Talvez alguns jornalistas mais desavisados tenham se decepcionado ao avistar Richard Dawkins na coletiva que o biólogo e escritor concedeu à imprensa no dia 02 de julho, mesmo dia em que proferiu sua palestra/bate-papo com Silvio Boccanera na FLIP. Afinal, com sua camisa decorada com hibiscos, típica de turistas em férias no Brasil, o homem guardava mais semelhanças com um simpático tio-avô do que com a imagem que a alcunha ”Rotweiller de Darwin” poderia evocar nos mais impressionáveis. Recém-chegado do Pantanal, de onde voltou devidamente impressionado (”Se eu desconhecesse a Evolução, teria caído de joelhos e exclamado Deve haver um deus responsável por tanta beleza”, declarou ele em certo ponto), o biólogo autografou livros ao final e até arranhou o português em alguns momentos.
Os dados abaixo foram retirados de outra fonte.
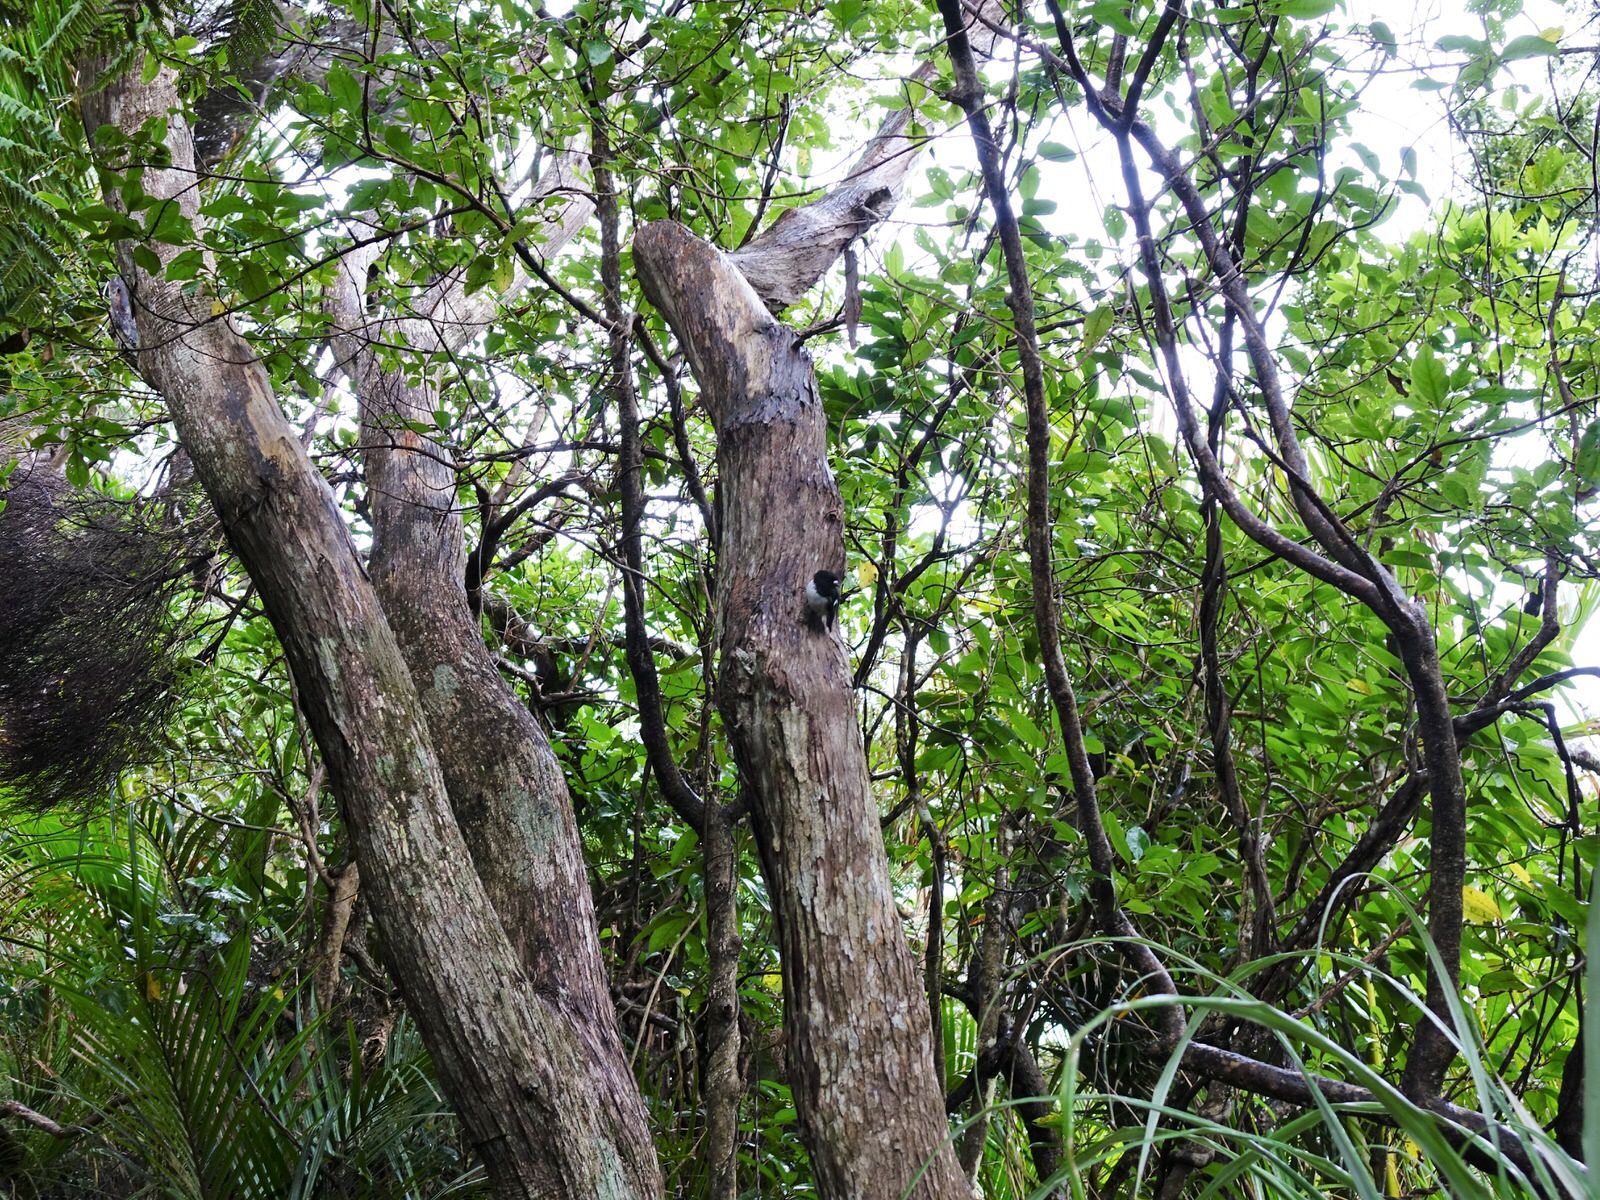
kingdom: Animalia
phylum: Chordata
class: Aves
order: Passeriformes
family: Petroicidae
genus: Petroica
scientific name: Petroica macrocephala
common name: Tomtit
Que ninguém pense por isso que ”o ateu mais famoso do mundo”, outro apelido que Dawkins ganhou da imprensa, é avesso a confrontos. Uma rápida olhada em alguns títulos de suas obras, tais como O Capelão do Diabo (The Devil’s Chaplain) e Deus, um Delírio (The God Delusion) seriam suficientes para afastar tal impressão. Com uma retórica ácida e um humor por vezes cortante, Dawkins não tem pudor em apontar o absurdo de crenças religiosas e os males delas advindos. O biólogo, que começou sua carreira literária com um esforço de tornar a Evolução um processo mais compreensível e atraente ao público leigo, voltou-se cada vez mais para a refutação da crença em deuses, em um discurso que já foi chamado pejorativamente de ”atheist preaching” (pregação ateísta). O estilo direto na abordagem do assunto já levou a situações surreais, como a tentativa (mal-sucedida) de um político em Oklahoma de proibir uma palestra do escritor em seu Estado.
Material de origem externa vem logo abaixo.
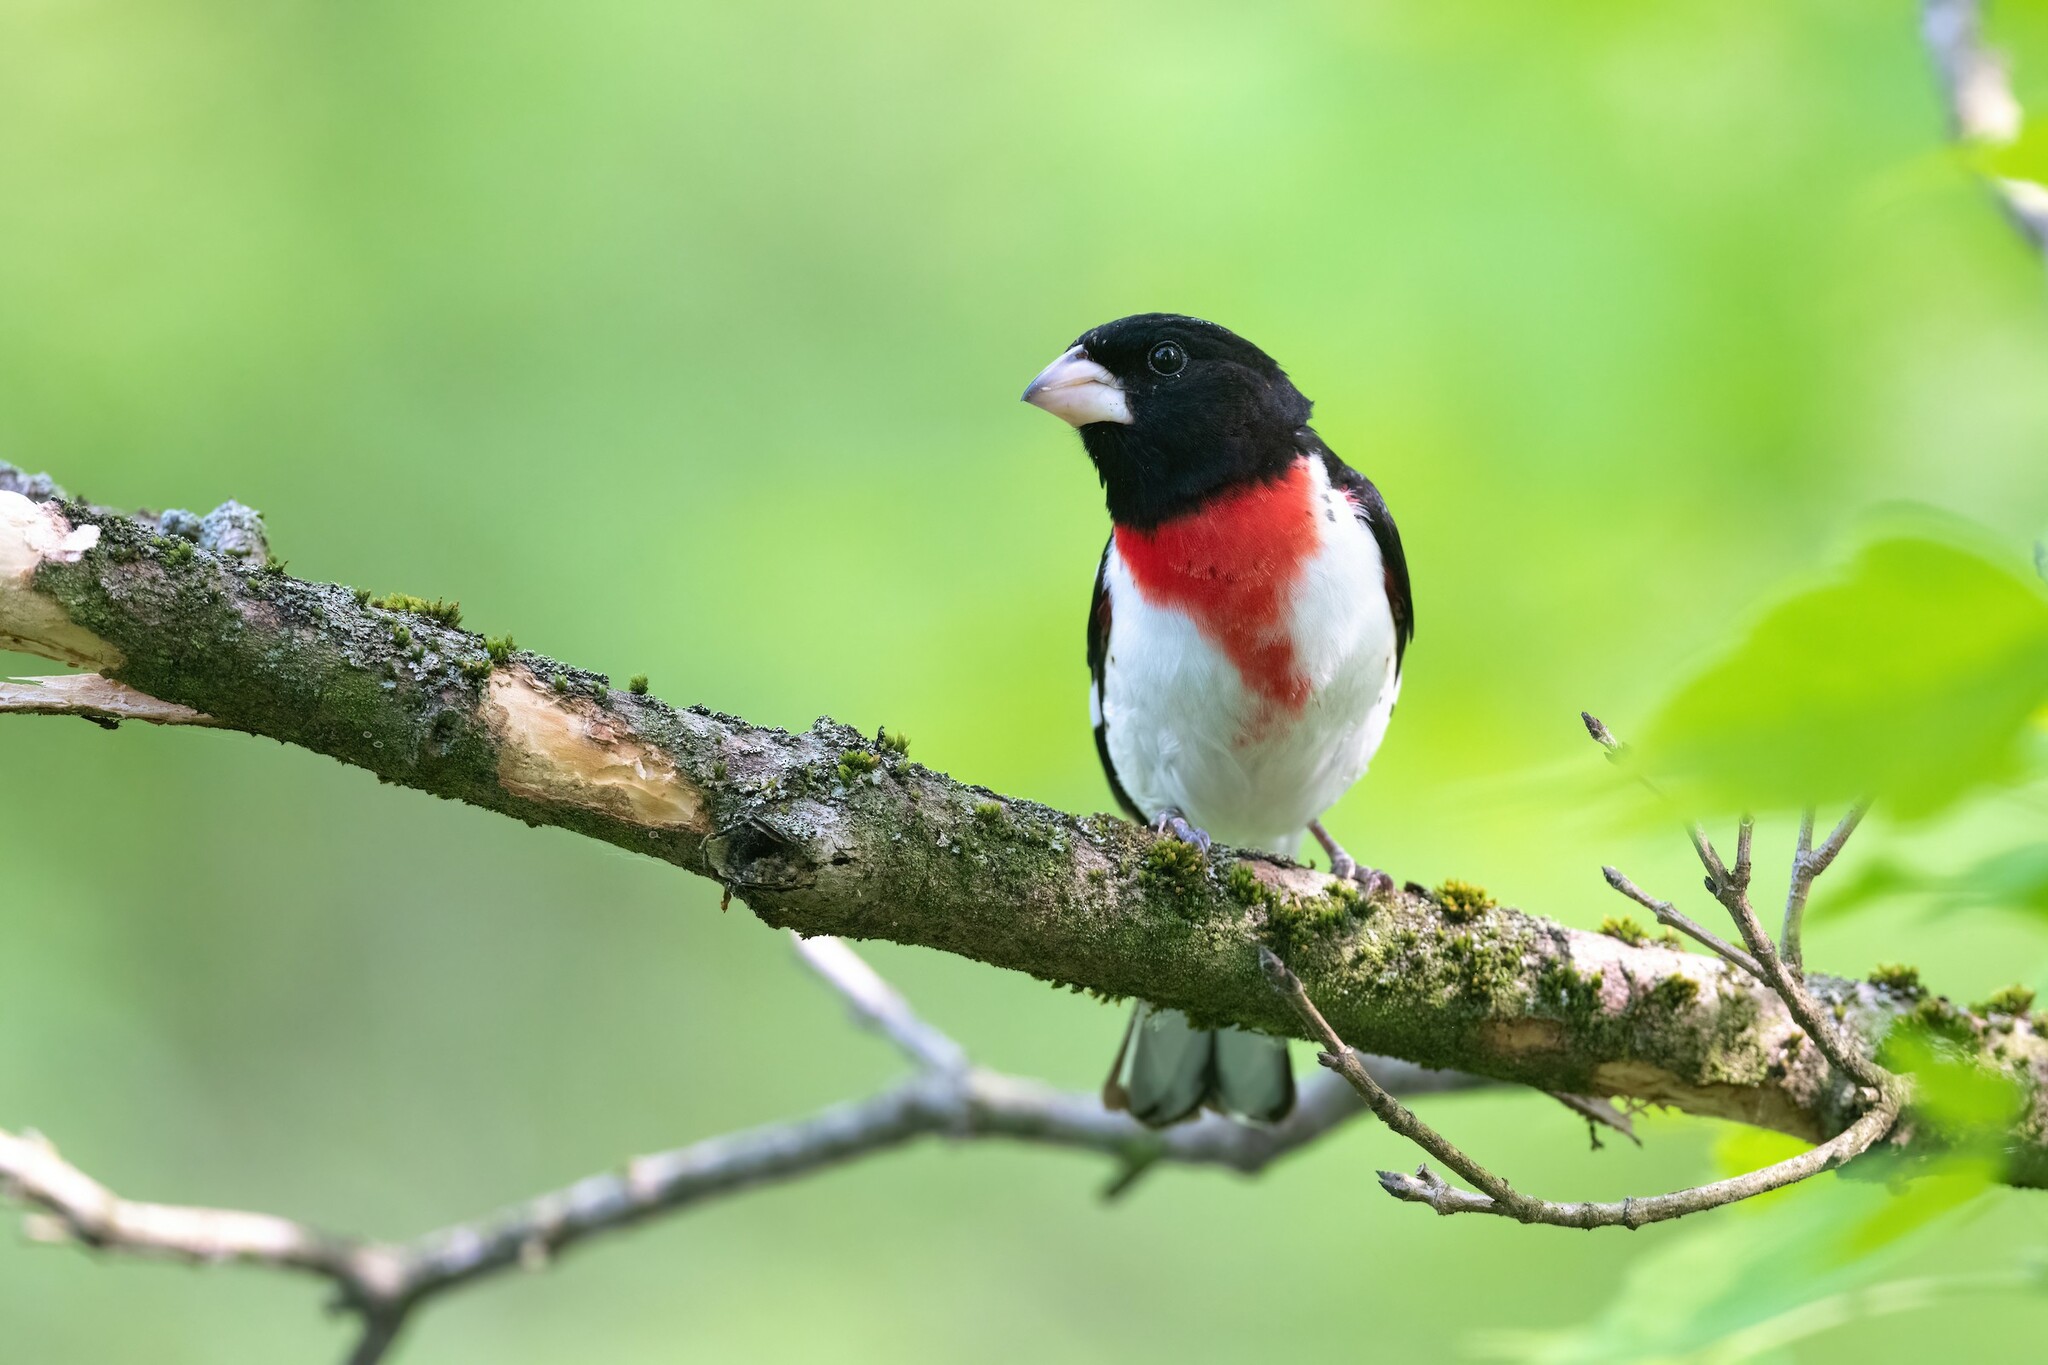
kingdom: Animalia
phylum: Chordata
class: Aves
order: Passeriformes
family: Cardinalidae
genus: Pheucticus
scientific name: Pheucticus ludovicianus
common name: Rose-breasted grosbeak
As reações viscerais ao trabalho do cientista talvez sejam um sintoma de um fenômeno apontado por ele quando perguntado por um dos jornalistas presentes sobre o tom utilizado em Deus, um Delírio, obra consideravelmente mais incisiva do que The Blind Watchmaker (O Relojoeiro Cego), que desmistificava a noção de um criador inteligente (o ”relojoeiro” postulado por filósofos medievais), ao explicar o fenômeno da evolução das espécies através da seleção natural. ”Na verdade eu o considero [Deus, um Delírio] um livro engraçado. Não sei se o humor aparece na versão traduzida, mas espero que sim. Mas eu sei que muitos críticos o atacaram como um livro exagerado ou arrogante. Isto acontece porque todos fomos ensinados que não se pode atacar a religião, o que faz com que mesmo uma crítica bastante moderada e bem-humorada seja vista como agressiva, como uma pregação. [Deus, um Delírio] é um livro engraçado, é um livro gentil, que começa de uma forma gentil, lembrando da minha afeição pelo capelão da minha escola, que foi quem me ensinou religião. O livro contém muito mais empatia do que muitos dos críticos – que na verdade não o leram – acreditam.”
Talvez o termo ”pregação ateísta”, despido de seu caráter pejorativo, não seja de todo inadequado para descrever Richard Dawkins. O entusiasmo que o cientista nutre por seu objeto de estudo é contagiante. Questionado se a inteligência artificial é o próximo passo da evolução, ele, depois de comentar sobre as limitações do estágio atual do desenvolvimento de tal forma de inteligência, acrescenta:
”É bem provável que a ciência produzida daqui a um século nos pareça tão maravilhosa e estranha e misteriosa quanto a nossa ciência pareceria a um camponês medieval. A ciência e a tecnologia do século seguinte nos parecerá ser pura mágica. Eu diria que existe tanto para ainda ser feito pela Ciência que o resultado será muito mais maravilhoso, muito mais grandioso, até mesmo muito mais poético do que qualquer um que atualmente se considera espiritualista ou místico seria capaz de sonhar.”